"I've got to find that fire that defined me once so well." -GOOD RIDDANCE

Tuesday, November 18, 2008

post 1 of 2-i hesitate to even share this...

This a letter one of the students at OC sent to the editor of the schools newspaper...

Letter to the Editor
By Special to Opinions

By: Drew Sandlin

I recently received an email asking me to fill out a survey evaluating the campus recycling program. I generally discard emails of this nature, and as I was doing so a thought occurred to me: “Why are we so concerned about recycling or how green our campus is?”

Over the past few weeks, there’s been some hubbub over how environmentally friendly our campus is, and how much energy each student here uses. To be quite honest, I find it a bit disturbing.

I don’t know if we’ve thought about consulting God’s word on this subject, but it has some interesting things to say about our relationship with the earth. Since God created it, it’s only fair to see what he planned for us to do with it.

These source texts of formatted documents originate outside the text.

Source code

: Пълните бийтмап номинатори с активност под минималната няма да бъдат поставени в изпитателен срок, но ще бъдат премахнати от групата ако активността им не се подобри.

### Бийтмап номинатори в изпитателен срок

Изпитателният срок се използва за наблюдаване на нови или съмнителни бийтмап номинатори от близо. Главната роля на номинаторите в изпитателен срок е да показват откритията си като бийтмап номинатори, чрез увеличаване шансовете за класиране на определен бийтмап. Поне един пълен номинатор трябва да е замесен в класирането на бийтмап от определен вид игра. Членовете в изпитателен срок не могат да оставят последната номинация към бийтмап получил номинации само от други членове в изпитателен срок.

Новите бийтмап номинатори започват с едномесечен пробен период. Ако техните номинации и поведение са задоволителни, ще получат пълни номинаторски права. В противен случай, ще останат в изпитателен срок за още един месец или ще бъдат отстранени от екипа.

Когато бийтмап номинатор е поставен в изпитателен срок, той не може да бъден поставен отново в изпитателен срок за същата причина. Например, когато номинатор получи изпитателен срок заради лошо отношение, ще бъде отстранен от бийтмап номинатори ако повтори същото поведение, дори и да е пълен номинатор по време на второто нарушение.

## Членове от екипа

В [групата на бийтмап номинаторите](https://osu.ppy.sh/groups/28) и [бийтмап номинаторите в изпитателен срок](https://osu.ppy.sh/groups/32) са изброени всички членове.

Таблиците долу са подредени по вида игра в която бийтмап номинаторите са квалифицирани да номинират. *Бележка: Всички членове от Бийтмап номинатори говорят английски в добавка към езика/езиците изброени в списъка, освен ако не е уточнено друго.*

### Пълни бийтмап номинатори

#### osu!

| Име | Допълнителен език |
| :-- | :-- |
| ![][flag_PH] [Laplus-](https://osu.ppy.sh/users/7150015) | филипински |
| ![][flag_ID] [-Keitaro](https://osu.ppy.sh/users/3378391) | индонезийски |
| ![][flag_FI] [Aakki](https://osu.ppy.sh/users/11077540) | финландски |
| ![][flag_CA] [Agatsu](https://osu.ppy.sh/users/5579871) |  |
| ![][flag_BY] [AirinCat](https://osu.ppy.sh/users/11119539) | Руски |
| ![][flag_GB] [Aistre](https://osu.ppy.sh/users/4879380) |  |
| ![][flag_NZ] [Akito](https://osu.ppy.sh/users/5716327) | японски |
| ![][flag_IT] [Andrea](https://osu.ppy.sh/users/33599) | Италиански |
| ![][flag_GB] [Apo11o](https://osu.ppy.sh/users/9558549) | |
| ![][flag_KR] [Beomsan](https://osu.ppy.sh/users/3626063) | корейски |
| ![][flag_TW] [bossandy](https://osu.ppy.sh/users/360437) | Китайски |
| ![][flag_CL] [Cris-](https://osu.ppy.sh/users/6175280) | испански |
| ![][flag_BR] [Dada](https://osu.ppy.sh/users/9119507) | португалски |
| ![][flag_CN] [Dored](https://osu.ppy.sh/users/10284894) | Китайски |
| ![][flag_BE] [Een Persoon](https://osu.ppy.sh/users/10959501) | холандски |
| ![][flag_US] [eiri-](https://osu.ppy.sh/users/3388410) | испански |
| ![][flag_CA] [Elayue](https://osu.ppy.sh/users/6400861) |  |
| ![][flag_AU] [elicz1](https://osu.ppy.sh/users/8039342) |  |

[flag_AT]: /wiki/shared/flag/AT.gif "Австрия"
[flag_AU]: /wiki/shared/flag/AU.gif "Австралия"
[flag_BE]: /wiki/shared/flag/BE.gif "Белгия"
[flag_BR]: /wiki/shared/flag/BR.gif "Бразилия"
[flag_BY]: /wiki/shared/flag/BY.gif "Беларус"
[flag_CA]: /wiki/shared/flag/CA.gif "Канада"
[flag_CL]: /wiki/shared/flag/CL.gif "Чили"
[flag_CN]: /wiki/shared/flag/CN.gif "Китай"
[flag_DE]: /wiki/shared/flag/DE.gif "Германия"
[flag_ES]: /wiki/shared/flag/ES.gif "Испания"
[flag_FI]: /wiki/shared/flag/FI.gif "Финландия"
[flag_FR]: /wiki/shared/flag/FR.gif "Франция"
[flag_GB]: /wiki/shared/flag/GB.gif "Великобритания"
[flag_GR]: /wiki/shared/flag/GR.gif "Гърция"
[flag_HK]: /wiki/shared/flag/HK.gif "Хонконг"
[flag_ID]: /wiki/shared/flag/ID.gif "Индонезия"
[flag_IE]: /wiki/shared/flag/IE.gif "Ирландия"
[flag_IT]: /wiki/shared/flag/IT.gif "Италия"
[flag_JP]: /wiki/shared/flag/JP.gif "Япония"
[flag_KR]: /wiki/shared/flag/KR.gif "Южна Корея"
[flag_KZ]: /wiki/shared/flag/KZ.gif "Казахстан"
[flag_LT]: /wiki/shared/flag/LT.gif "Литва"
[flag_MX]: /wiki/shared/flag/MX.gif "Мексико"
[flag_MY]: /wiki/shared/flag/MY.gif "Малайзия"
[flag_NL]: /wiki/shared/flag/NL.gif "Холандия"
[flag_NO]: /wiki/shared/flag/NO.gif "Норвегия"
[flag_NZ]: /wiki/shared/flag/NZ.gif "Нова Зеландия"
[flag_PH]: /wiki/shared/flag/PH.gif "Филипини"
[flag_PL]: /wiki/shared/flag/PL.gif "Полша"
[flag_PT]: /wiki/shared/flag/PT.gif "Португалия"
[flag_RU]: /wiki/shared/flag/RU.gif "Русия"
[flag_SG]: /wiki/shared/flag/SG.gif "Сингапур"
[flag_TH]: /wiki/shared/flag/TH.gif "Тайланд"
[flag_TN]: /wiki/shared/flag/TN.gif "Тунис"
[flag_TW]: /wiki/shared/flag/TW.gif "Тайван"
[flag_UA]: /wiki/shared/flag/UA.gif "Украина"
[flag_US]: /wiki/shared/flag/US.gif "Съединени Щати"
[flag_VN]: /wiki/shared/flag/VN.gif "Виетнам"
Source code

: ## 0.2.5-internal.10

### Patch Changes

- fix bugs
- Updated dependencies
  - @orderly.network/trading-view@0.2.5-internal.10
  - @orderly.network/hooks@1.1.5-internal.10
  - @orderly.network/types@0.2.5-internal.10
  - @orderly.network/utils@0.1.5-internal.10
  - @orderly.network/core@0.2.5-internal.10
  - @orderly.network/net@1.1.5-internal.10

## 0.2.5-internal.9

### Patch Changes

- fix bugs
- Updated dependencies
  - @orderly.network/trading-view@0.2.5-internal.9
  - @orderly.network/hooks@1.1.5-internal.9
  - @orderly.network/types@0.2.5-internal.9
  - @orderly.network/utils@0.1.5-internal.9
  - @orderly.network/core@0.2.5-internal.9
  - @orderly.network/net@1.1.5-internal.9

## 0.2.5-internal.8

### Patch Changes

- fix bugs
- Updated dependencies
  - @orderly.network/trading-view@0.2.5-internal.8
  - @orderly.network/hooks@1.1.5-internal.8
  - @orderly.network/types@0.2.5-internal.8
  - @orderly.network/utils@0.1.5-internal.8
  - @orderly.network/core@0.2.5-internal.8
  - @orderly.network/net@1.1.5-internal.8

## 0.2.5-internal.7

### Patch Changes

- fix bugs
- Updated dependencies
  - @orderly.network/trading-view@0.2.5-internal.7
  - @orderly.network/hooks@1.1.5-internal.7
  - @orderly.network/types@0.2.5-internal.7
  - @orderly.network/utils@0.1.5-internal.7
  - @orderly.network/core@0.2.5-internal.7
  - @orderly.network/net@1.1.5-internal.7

In Genesis chapter 1:26, God clearly puts man in charge of the earth: “…and let them rule over the fish of the sea and the birds of the air, over the livestock, over all the earth.”

If God gave us rule over the earth, there is absolutely no need to “save” anything.

I find this whole “Green” movement dangerously secular in nature. Romans 1:25 reads: “They exchanged the truth of God for a lie, and worshiped and served created things rather than the Creator.”

I wonder how many students at Oklahoma Christian University feel a greater obligation to the doctrine of “recycling” or “save the earth” than they do to the doctrine of baptism? I hope that they are few and far between.

The fact of the matter is this, and this simply: this earth is just a temporary house that we humans will live in for a little while until God burns it all up. There is no point in trying to save it.

I realize that all of this is terribly politically incorrect. To be fair, recycling, if it is cost effective and done to keep our campus clean or to make a few dollars here and there for a good cause, is not a bad thing.

I’m not trying to say that it’s okay to litter, and that picking up trash on the ground is a sin. It becomes a bad thing when we let it eclipse the real work that God has put us here to do.

We need to stop trying to “save the planet” and start worshipping the God that created it. Can you imagine how much more effective we as Christians could be if we stopped wasting our time trying to be “green” and started doing some real work for God?

Why not take the resources that are being used to see how “green” our campus is through surveys and polls and allocate them for the Wishing Well program? I can think of many other ways to use our time and resources in a better fashion.

I hope that we haven’t forgotten what our real purpose here on earth is. It’s not making sure that there isn’t a pop can lying on the ground around the corner. And it’s most certainly not the saving of trees; it’s the saving of souls.

We need to get out there and do some purposeful work in this life; something that we can be proud of when we stand before God on Judgment Day.

God cares more about the lost than he does about the 2% rise in carbon emissions last year.
Let us never forget that. I hope that we will never, ever be found guilty of exchanging the truth of God for a lie.

5 Comments:

  • At 10:51 PM , Blogger Nic said...

    OCU! Everyone I know that went there/ is going there pollute so much. I know for a fact that Tyler Butel is especially careless.

     
  • At 10:56 PM , Blogger xblairx said...

    worst of the worst...except maybe lucas.

     
  • At 7:44 AM , Blogger jerms said...

    I think dave wrote that under a pseudonym

     
  • At 7:45 AM , Blogger jerms said...

    This comment has been removed by the author.

     
  • At 12:25 PM , Blogger xblairx said...

    sounds like something dave would write.